YOUR TASK
Show each line of the data below that has the string "lines" in it.

DATA FOR PROCESSING
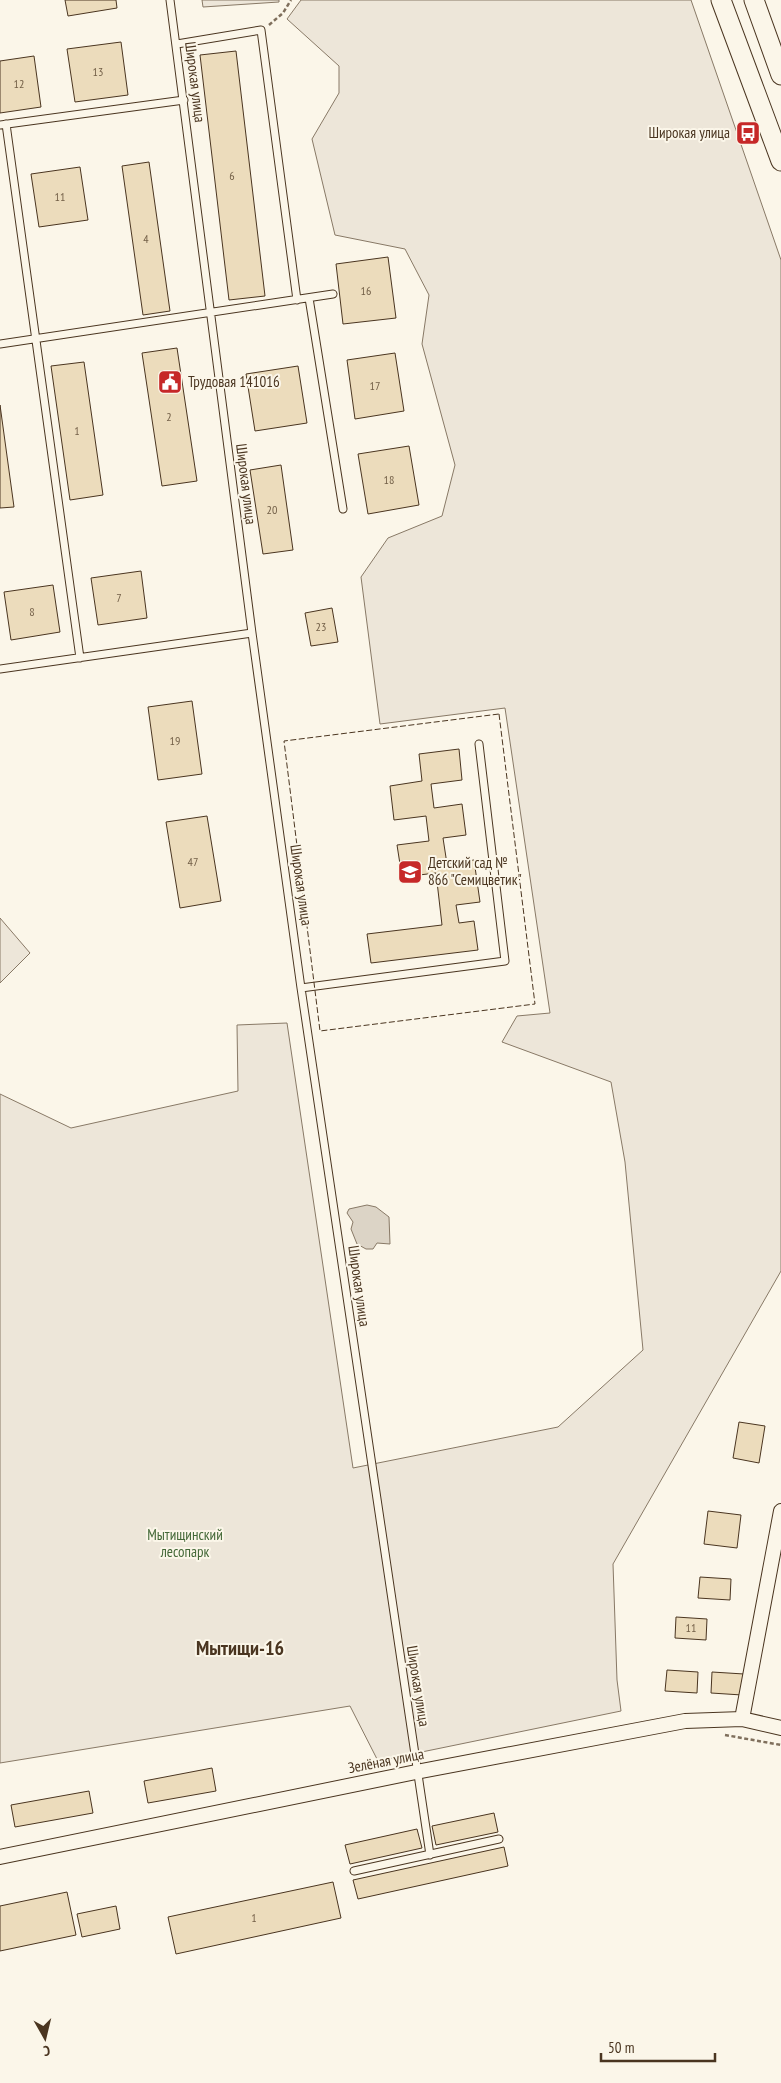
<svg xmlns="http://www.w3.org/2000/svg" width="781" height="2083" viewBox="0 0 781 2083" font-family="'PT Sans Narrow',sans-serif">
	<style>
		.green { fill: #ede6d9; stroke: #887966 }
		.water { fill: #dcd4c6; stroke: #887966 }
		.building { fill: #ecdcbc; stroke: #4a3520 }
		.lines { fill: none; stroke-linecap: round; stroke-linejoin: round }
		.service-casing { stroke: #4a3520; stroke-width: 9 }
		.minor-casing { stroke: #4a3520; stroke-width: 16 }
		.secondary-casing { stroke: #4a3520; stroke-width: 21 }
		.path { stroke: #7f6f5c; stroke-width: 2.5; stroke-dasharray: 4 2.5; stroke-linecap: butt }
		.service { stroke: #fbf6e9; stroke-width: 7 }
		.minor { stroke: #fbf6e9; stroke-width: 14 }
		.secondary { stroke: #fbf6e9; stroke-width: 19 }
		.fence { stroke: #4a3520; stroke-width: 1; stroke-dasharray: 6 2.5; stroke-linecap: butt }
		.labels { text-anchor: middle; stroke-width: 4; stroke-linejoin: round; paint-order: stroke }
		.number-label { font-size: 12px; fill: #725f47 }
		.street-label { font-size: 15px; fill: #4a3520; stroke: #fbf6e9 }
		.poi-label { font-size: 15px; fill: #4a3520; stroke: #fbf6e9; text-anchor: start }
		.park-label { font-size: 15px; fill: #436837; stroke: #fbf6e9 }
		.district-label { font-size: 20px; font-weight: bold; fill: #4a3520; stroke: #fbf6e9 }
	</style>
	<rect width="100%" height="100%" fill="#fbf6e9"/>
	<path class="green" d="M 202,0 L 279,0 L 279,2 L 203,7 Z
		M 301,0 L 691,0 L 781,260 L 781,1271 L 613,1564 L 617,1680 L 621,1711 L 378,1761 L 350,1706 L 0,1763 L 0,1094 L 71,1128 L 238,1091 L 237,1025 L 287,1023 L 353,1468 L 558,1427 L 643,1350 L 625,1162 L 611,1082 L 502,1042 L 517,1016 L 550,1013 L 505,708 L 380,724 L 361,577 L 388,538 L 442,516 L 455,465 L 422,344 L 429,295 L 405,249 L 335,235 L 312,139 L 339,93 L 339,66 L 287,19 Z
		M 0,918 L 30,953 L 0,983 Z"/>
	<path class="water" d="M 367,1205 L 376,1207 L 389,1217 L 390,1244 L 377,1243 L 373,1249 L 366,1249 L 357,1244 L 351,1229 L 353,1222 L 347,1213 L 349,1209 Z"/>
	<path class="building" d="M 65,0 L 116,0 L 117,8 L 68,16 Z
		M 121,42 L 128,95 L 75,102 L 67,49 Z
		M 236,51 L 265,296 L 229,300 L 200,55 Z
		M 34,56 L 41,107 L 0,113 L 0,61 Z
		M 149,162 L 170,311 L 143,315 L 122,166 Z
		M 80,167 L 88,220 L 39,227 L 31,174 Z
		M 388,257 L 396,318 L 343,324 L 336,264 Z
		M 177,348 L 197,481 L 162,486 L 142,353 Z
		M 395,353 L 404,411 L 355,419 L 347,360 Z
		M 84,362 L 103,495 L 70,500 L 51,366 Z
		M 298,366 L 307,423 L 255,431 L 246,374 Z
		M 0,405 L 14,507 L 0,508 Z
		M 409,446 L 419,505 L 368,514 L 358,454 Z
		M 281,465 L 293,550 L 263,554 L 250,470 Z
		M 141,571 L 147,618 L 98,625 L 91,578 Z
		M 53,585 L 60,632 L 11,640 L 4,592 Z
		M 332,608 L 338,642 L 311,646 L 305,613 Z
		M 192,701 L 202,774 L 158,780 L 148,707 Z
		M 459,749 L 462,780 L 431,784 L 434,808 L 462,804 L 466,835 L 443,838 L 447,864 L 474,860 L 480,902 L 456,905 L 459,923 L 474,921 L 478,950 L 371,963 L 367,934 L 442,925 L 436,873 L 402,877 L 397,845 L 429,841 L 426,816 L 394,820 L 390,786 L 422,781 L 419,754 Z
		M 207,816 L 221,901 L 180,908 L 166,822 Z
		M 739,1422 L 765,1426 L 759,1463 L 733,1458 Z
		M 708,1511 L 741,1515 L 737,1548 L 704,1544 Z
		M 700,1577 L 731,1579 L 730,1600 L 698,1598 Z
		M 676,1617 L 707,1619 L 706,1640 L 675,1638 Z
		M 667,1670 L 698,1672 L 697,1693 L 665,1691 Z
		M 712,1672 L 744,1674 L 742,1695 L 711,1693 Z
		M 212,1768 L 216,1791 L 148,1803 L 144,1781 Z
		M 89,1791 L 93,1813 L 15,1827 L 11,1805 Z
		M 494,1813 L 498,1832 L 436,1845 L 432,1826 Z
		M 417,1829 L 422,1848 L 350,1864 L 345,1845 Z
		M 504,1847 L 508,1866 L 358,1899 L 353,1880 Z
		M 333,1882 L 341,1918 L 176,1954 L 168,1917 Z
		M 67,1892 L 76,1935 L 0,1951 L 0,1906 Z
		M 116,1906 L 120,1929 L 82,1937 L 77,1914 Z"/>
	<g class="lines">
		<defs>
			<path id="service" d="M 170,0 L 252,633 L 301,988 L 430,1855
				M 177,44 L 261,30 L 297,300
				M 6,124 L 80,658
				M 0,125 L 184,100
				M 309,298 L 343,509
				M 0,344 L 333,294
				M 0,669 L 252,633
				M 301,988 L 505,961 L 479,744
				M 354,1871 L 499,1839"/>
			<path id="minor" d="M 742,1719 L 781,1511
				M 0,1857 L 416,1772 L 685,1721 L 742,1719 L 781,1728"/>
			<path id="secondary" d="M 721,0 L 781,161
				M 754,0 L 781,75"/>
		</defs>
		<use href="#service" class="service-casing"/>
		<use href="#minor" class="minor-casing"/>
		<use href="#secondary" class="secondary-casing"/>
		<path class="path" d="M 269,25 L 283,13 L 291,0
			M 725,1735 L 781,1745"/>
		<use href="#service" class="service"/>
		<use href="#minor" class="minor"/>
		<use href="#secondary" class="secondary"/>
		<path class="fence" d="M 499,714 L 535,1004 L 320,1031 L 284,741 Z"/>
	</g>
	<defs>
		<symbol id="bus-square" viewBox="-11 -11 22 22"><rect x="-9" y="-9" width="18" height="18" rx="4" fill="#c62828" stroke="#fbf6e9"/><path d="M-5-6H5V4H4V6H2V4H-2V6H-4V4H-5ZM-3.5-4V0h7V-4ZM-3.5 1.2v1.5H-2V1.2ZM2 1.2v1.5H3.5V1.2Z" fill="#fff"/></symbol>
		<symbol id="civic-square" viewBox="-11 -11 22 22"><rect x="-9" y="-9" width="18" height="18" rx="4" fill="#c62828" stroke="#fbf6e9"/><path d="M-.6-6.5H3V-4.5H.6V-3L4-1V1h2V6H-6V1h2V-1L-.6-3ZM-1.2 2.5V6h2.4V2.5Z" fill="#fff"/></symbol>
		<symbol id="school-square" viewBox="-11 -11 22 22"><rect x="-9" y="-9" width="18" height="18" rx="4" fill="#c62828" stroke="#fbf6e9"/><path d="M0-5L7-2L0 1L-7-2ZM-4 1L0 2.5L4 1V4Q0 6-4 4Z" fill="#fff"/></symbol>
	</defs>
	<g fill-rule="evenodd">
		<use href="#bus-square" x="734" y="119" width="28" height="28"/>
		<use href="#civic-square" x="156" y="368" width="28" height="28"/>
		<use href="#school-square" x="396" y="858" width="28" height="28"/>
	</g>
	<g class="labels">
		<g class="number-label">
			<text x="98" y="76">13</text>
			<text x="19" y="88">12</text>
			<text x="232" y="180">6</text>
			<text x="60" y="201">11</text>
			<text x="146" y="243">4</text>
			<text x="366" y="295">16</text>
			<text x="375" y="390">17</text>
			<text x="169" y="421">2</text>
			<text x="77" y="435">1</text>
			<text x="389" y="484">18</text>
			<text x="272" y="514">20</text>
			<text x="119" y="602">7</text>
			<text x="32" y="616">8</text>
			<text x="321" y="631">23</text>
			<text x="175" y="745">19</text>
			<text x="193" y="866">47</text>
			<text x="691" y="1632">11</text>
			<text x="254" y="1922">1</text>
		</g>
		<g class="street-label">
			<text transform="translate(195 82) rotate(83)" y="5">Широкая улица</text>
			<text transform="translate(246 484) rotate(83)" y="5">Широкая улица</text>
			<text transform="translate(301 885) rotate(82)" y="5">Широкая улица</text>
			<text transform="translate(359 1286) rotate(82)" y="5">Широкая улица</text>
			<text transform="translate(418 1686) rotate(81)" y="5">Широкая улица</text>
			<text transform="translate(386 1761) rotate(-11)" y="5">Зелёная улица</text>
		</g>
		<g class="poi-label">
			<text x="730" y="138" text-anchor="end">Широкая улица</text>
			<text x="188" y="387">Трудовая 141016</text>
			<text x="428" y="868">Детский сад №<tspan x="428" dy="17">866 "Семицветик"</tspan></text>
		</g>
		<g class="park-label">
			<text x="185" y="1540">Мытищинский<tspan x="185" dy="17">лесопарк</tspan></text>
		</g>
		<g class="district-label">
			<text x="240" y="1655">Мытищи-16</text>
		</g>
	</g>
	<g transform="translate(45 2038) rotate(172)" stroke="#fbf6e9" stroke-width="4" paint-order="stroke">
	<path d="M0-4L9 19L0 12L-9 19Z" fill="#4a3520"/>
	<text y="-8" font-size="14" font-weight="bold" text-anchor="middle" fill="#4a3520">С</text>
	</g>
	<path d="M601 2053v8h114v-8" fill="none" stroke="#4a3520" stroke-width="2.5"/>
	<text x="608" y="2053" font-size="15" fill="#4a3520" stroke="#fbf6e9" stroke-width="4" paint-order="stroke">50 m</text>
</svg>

WRITTEN ANSWER
		.lines { fill: none; stroke-linecap: round; stroke-linejoin: round }
	<g class="lines">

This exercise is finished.